--- Extract to read ---

------------

# quick hot burn boiler/wood stove ?



## Ky-Jeeper (Sep 5, 2010)

Looking for advice from those who have had experince with this. I have availible from my work place each day several very hard cardboard cores. I have in the past burnt them in a wood stove for a very fast heat up. I do not heat with wood no more. I am looking for a diy or water heating stove made to intergrate into a hydronic heating system. The free cardboard cores may last an hour. I already know all the risk of steam and pressure. Any thoughts from you members that has done something like this i welcome your comments.

Ky-Jeeper


----------



## ET1 SS (Oct 22, 2005)

How big are these 'cores'?

Our woodstove opening is about 10" X 12" it heats water for our radiant floor.


----------



## Ky-Jeeper (Sep 5, 2010)

Around 4"Dia x 12"L x about Thickness 7/16". Just a over grown paper towel core. I used to pyrmid stack them and they would burn about an hour. Then they would continue to stay stacked for sometime maybe another half hour or so glowing red then colapses.

------------

--- Data provided ---
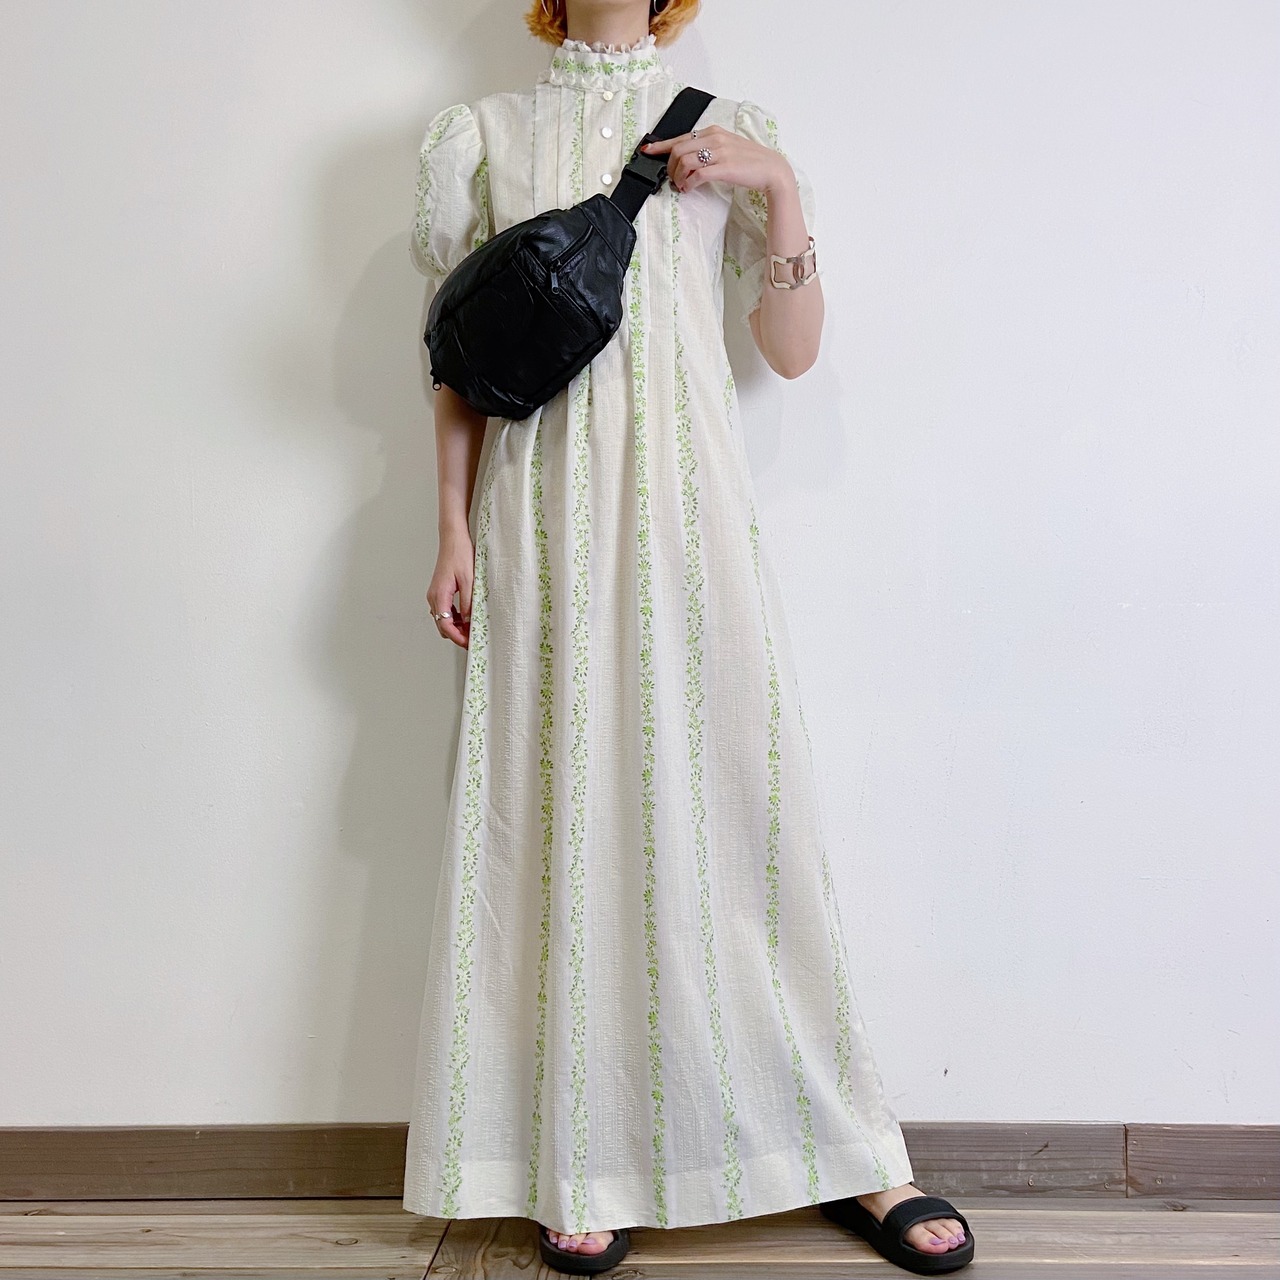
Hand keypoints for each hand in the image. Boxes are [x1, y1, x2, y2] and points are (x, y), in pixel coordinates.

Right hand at [428, 527, 473, 648]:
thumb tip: (470, 621)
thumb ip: (469, 602)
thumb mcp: (469, 580)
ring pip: (443, 619)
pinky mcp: (439, 591)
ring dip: (456, 627)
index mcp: (439, 595)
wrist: (453, 538)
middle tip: (473, 639)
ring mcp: (435, 594)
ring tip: (472, 629)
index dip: (456, 637)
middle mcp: (433, 597)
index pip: (445, 625)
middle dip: (457, 634)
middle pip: (442, 625)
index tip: (468, 643)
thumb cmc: (460, 554)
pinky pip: (445, 610)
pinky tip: (467, 617)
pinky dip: (455, 618)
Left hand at [640, 125, 790, 196]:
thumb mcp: (727, 148)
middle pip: (678, 149)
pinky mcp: (724, 168)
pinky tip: (688, 188)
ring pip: (684, 161)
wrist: (771, 170)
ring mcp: (719, 152)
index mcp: (713, 131)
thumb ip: (708, 149)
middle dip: (669, 167)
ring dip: (677, 177)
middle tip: (671, 179)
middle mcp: (714, 138)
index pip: (680, 136)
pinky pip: (697, 175)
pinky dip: (688, 183)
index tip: (648, 150)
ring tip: (681, 186)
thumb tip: (689, 159)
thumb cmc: (750, 161)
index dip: (661, 145)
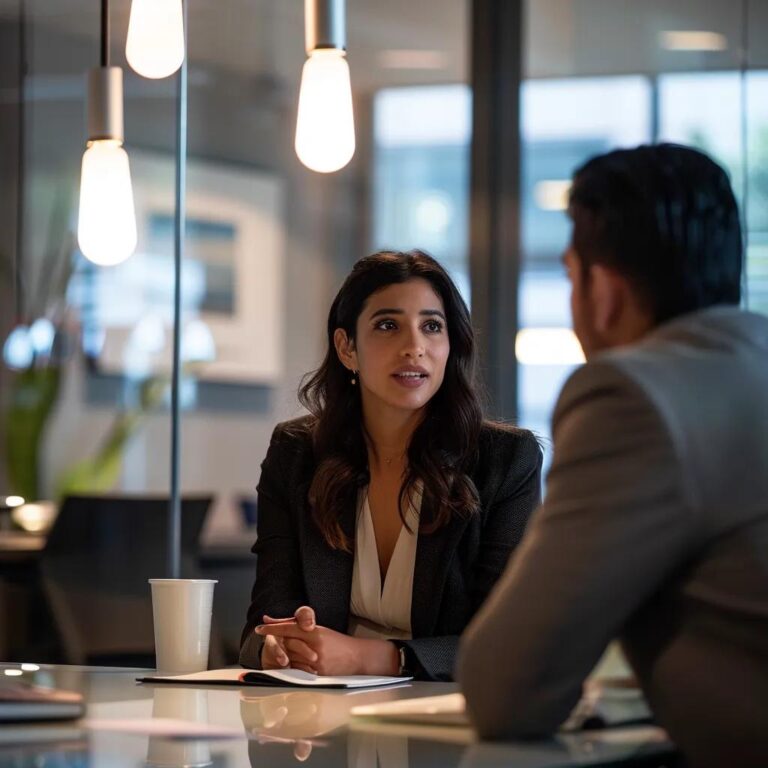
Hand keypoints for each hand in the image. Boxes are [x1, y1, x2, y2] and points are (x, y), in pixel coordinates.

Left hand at [256, 607, 397, 675]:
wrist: (358, 657)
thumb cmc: (338, 642)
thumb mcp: (320, 631)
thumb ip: (299, 627)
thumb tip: (277, 621)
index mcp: (316, 633)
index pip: (289, 629)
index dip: (272, 628)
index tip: (260, 628)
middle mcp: (315, 647)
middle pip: (287, 644)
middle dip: (277, 643)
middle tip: (267, 642)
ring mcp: (316, 663)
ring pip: (291, 659)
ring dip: (284, 657)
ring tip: (279, 656)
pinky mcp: (318, 676)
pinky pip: (299, 672)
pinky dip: (292, 669)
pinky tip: (289, 667)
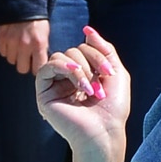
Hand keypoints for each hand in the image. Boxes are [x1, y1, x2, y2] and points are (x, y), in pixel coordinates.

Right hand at [0, 20, 50, 74]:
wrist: (23, 3)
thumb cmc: (37, 21)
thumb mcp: (45, 35)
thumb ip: (42, 50)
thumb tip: (40, 65)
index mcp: (39, 44)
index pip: (37, 69)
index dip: (36, 68)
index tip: (36, 65)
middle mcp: (25, 45)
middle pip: (22, 69)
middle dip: (24, 65)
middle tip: (26, 58)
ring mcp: (12, 41)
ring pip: (11, 61)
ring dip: (15, 57)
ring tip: (19, 48)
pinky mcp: (2, 37)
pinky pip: (3, 53)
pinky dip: (7, 50)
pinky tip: (11, 44)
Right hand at [36, 26, 130, 156]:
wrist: (104, 132)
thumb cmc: (112, 109)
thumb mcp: (116, 72)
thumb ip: (104, 48)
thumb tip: (87, 29)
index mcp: (83, 75)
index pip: (84, 48)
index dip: (98, 54)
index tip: (110, 74)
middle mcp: (67, 79)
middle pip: (73, 50)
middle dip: (90, 62)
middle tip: (100, 85)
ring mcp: (54, 86)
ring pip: (61, 57)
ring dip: (79, 68)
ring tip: (89, 89)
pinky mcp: (44, 93)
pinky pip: (47, 67)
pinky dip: (64, 68)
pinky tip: (77, 80)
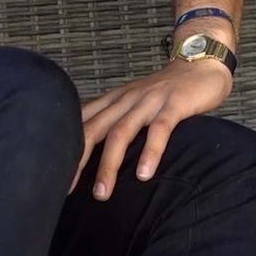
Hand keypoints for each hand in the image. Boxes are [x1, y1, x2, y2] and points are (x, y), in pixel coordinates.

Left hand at [75, 56, 233, 199]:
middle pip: (94, 130)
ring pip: (122, 132)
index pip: (81, 123)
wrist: (202, 62)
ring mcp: (150, 100)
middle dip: (77, 162)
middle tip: (66, 191)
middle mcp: (127, 99)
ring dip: (108, 164)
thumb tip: (96, 155)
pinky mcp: (175, 103)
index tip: (53, 178)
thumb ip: (118, 122)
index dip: (64, 149)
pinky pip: (160, 129)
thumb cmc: (167, 90)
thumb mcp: (136, 102)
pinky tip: (144, 175)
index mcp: (115, 100)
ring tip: (102, 194)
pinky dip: (151, 152)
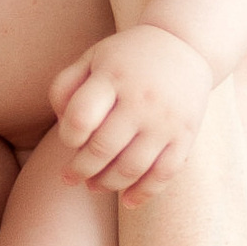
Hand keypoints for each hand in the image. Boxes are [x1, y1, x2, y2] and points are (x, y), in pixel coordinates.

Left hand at [48, 22, 214, 194]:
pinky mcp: (185, 135)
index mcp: (113, 77)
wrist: (184, 45)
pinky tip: (128, 200)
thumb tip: (61, 126)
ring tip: (94, 186)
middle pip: (103, 148)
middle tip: (69, 177)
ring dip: (107, 184)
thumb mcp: (92, 58)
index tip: (69, 139)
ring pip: (131, 167)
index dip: (68, 136)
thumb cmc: (125, 59)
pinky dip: (145, 192)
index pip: (80, 117)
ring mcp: (165, 120)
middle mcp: (141, 99)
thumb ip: (65, 87)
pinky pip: (164, 174)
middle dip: (80, 170)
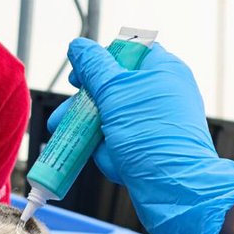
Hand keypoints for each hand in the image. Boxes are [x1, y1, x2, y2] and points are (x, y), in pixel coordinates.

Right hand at [49, 39, 233, 233]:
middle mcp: (161, 92)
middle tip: (65, 111)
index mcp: (163, 70)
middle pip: (114, 84)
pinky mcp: (148, 146)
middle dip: (83, 99)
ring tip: (60, 132)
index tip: (79, 75)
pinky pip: (118, 136)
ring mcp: (155, 121)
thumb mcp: (115, 91)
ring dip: (83, 121)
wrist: (173, 187)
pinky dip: (98, 142)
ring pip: (112, 113)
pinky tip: (83, 150)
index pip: (129, 51)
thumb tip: (78, 46)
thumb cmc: (151, 134)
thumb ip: (93, 66)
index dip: (101, 59)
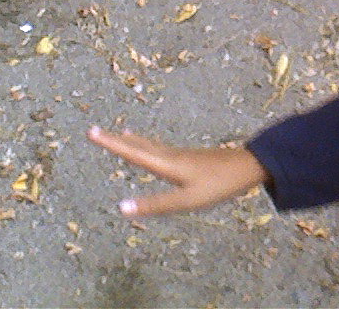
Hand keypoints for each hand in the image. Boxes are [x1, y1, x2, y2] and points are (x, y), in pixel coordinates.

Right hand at [87, 126, 265, 216]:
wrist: (247, 167)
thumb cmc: (217, 185)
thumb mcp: (186, 200)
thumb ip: (155, 205)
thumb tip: (121, 208)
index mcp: (165, 164)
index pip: (132, 152)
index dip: (111, 143)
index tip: (90, 131)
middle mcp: (169, 156)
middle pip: (137, 146)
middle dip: (116, 140)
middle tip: (94, 132)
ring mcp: (179, 155)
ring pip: (149, 146)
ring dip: (131, 141)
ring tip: (120, 134)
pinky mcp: (188, 158)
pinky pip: (159, 149)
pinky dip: (147, 145)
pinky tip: (153, 149)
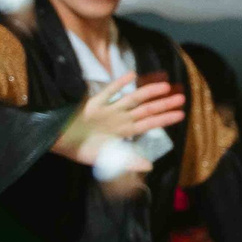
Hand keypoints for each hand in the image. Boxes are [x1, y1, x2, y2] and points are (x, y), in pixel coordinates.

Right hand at [58, 80, 184, 163]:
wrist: (58, 141)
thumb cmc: (81, 150)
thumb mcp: (107, 160)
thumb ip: (129, 161)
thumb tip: (150, 167)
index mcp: (123, 132)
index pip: (149, 124)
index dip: (165, 119)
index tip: (181, 114)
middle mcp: (119, 119)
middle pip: (146, 110)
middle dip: (164, 104)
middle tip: (182, 97)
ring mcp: (107, 110)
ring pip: (132, 99)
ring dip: (149, 92)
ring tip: (165, 85)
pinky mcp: (93, 103)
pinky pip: (108, 91)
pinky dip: (120, 83)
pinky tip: (132, 74)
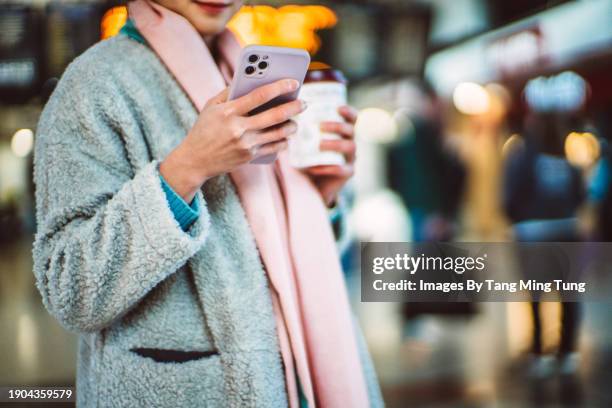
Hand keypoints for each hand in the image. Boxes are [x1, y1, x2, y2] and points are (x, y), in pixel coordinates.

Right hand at [160, 79, 305, 201]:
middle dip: (293, 107)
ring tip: (295, 121)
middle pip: (274, 116)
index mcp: (228, 112)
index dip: (279, 87)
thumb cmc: (204, 129)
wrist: (195, 160)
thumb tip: (251, 78)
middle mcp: (239, 128)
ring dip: (292, 126)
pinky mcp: (250, 156)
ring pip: (278, 133)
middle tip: (304, 102)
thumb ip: (230, 92)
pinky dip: (283, 141)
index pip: (259, 95)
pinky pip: (273, 147)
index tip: (294, 82)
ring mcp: (245, 144)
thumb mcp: (211, 106)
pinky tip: (286, 136)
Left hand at [302, 106, 357, 206]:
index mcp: (342, 132)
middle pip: (350, 130)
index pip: (352, 118)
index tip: (338, 107)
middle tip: (320, 126)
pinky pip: (342, 169)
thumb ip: (300, 130)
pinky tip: (314, 167)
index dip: (348, 111)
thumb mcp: (304, 142)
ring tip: (319, 145)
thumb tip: (285, 116)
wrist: (312, 184)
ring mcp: (350, 158)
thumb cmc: (308, 157)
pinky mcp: (347, 173)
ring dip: (335, 143)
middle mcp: (349, 143)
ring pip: (350, 147)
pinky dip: (328, 167)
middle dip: (337, 126)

------------

--- Parts of the exercise ---
**a)** Rewrite the part of the cardboard-core thread that begins at the words "# quick hot" and stops after "welcome your comments.", renaming "cardboard cores" to "paper tubes" throughout.
**b)** For each statement about the cardboard-core thread, answer yes or no and quote the words of the thread that decide it. (i) The first poster still heats with wood. (ii) The second poster's woodstove heats water for a radiant floor. (iii) The cores are about 4 inches in diameter.
**c)** Resume the thread on burning cardboard cores in a hydronic heating stove, starting after its final post.

--- Results for the exercise ---
**a)**
# quick hot burn boiler/wood stove ?



## Ky-Jeeper (Sep 5, 2010)

Looking for advice from those who have had experince with this. I have availible from my work place each day several very hard paper tubes. I have in the past burnt them in a wood stove for a very fast heat up. I do not heat with wood no more. I am looking for a diy or water heating stove made to intergrate into a hydronic heating system. The free paper tubes may last an hour. I already know all the risk of steam and pressure. Any thoughts from you members that has done something like this i welcome your comments.

**b)**
(i) No: "I do not heat with wood no more."
(ii) Yes: "it heats water for our radiant floor."
(iii) Yes: "Around 4"Dia x 12"L"

**c)**
I have purchased two alum. Plates which is ported with water passages. I know there is a similar thread rescently but didn't want to mix the two subjects up.


----------



## Jim-mi (May 15, 2002)

I would be concerned with the alum warping and bending in your "hot" fire.....


----------



## Ky-Jeeper (Sep 5, 2010)

Thanks Jim-Mi. They will be mounted topside.


----------



## nosqrls (Jun 9, 2012)

with aluminum that is heated/cooled repeatedly all fittings need to be aluminum or alloys or they will weld themselves together and you will not get them apart. It is a good Idea to put whistlers on each component of a water heating system to prevent air binding.
Whistlers are auto air/steam vents ,Older folk will remember these on radiators in the house they would whistle when they vented. They still sell them today just not as ornate as they use to be.


----------



## Ky-Jeeper (Sep 5, 2010)

Thanks i will keep them thoughts inmind. 



nosqrls said:


> with aluminum that is heated/cooled repeatedly all fittings need to be aluminum or alloys or they will weld themselves together and you will not get them apart. It is a good Idea to put whistlers on each component of a water heating system to prevent air binding.
> Whistlers are auto air/steam vents ,Older folk will remember these on radiators in the house they would whistle when they vented. They still sell them today just not as ornate as they use to be.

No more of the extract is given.